Actrice, danseuse, peintre et poète, Juliette Binoche nous en a mis plein la vue au cours des dernières semaines. Avant de quitter Montréal, l'artiste a accordé une dernière série d'entrevues à titre d'égérie de la marque Lancôme. Mais attention! Lorsqu'on parle beauté avec cette intense et lumineuse femme de 44 ans, passionnée de philosophie chinoise, on ne tourne pas autour des petits pots.

Q Vous étiez le visage du parfum Poème, en 1995. Qu'est-ce qui vous a donné envie de signer un nouveau contrat avec Lancôme (pour la gamme de soin Rénergie) ?

 

R Au départ, c'est une marque qui me plaît. Odile Roujol, la nouvelle directrice, avait envie d'une ambassadrice qui parle de la femme à travers le monde, qui symbolise cette idée de la femme française à la fois indépendante et énergique. L'idée d'aller sur des marchés nouveaux, comme l'Asie, me plaisait bien aussi. Je pense à la Chine évidemment. Je crois qu'il y a une soif chez la femme chinoise de se rendre plus à elle-même.

Q Vous abordez votre rôle d'ambassadrice de Lancôme de manière assez engagée, presque féministe...

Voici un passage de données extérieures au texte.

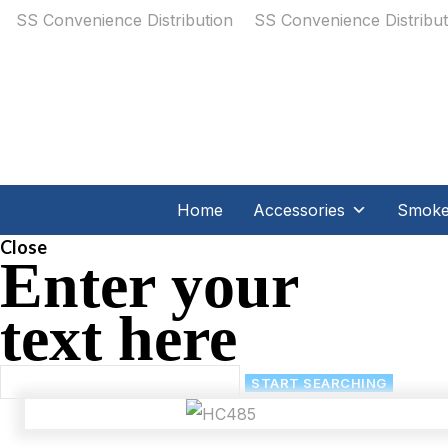
Home
Accessories
Smoker
Close
Enter your
text here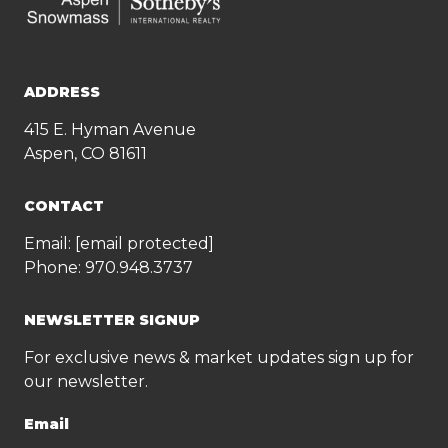
ADDRESS
415 E. Hyman Avenue
Aspen, CO 81611
CONTACT
Email:
[email protected]
Phone:
970.948.3737
NEWSLETTER SIGNUP
For exclusive news & market updates sign up for
our newsletter.
Email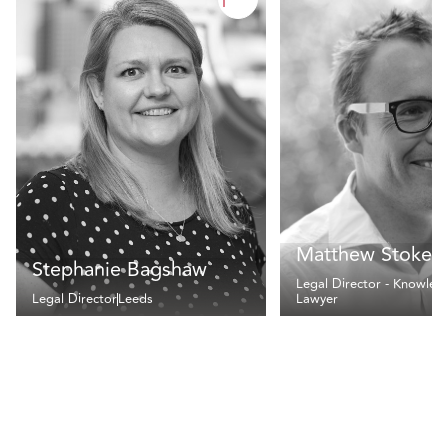
Matthew Stokes
Stephanie Bagshaw
Legal Director - Knowled
Legal Director
Leeds
Lawyer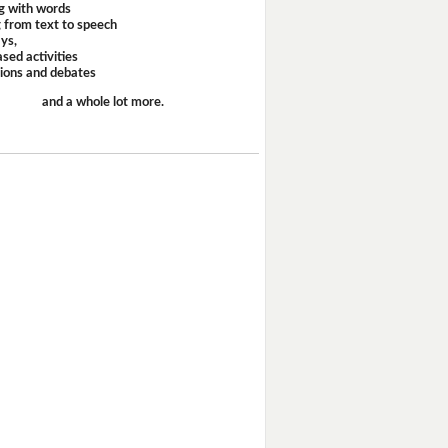
g with words
 from text to speech
ays,
sed activities
sions and debates
and a whole lot more.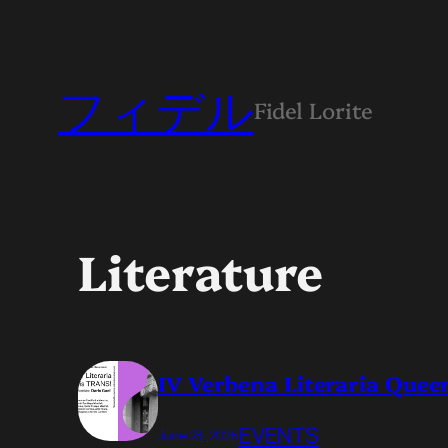
フィデル
Fidel Lorite
Literature
IV Verbena Literaria Queer
EVENTS
June 23, 2026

R Je dirais féminine et non féministe. Dans chaque être humain, il y a une énergie féminine et une énergie masculine. Le yin et le yang. La féminine se voit moins parce que c'est la plus douce, la moins active. Mais il faut trouver l'équilibre des deux. Et c'est en étant conscient de cette force-là qu'on prend sa place. La femme doit reconnaître sa propre place. Et ça, pour moi, ce n'est pas une vision féministe, c'est une vision pleine, entière.

Q Comment définiriez-vous la beauté ?

R Pour moi, quand je ressens la beauté, c'est qu'il y a quelque chose que je vois qui me touche profondément et qui me transforme. Ce n'est pas forcément esthétique, mais ça peut passer par le visuel. Ça peut être un paysage avec une lumière incroyable, un regard d'enfant, de femme ou d'homme.

Q La beauté est quelque chose de vivant, de dynamique, donc ?

R Oui. Mais à un niveau plus concret, je pourrais dire que prendre soin de moi me permet d'être mieux dans ma peau et de me sentir bien et belle. Je suis une fervente des massages. C'est ce qui nous met en rapport avec notre corps. Si nous sommes détachés de notre corps, nous ne pouvons pas nous incarner pleinement.

Q Avez-vous toujours eu cette présence à vous-même, à votre corps, à votre image?

R Non, c'est une attention de tous les jours. Ce n'est pas donné comme ça. J'ai eu des moments de relâchement et des moments de prise de conscience. Mais plus ça va, plus je vieillis et plus je réalise à quel point notre énergie, c'est notre trésor. Et ça, je m'en suis vraiment rendu compte avec la danse. Ce ne sont pas les muscles, les tendons et les articulations qui me permettent de continuer et de suivre le parcours, c'est l'énergie.

Q Et comment cultivez-vous cette énergie, justement ?

R Par lemassage, par la façon dont je mange. Il est primordial d'avoir une hygiène de vie rigoureuse. Je fais aussi de la méditation. Les moments de silence, les moments qu'on réserve à une relation de soi à soi sont importants. Moi, j'aime traverser mes ombres. On doit se rencontrer à tous les niveaux.

Q Le fait de vieillir dans le regard du public vous effraie-t-il ?

R Vous savez, on ne peut pas être éternellement ce bouquet de fleurs magnifique qui attend d'être pris dans les bras. À un moment donné, il faut soi-même aller trouver la racine et se faire pousser des fleurs. C'est à nous d'être des créatrices et non des créatures. C'est à nous de nous mettre en branle. Cela dit, les temps de jachère sont aussi importants que les temps de moisson. Ils sont nécessaires au fonctionnement, au cercle même de la vie.